(Dataset excerpts)

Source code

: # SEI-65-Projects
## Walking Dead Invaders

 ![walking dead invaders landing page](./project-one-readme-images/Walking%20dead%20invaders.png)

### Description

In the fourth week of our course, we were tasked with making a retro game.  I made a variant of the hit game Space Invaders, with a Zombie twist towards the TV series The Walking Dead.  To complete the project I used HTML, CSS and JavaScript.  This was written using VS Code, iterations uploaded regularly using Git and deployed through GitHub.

**WHAT IS NEEDED**:
Repeat every line of the records, exactly as given.

**ANSWER TO THIS TASK**:
Source code

: # SEI-65-Projects
## Walking Dead Invaders

 ![walking dead invaders landing page](./project-one-readme-images/Walking%20dead%20invaders.png)

### Description

In the fourth week of our course, we were tasked with making a retro game.  I made a variant of the hit game Space Invaders, with a Zombie twist towards the TV series The Walking Dead.  To complete the project I used HTML, CSS and JavaScript.  This was written using VS Code, iterations uploaded regularly using Git and deployed through GitHub.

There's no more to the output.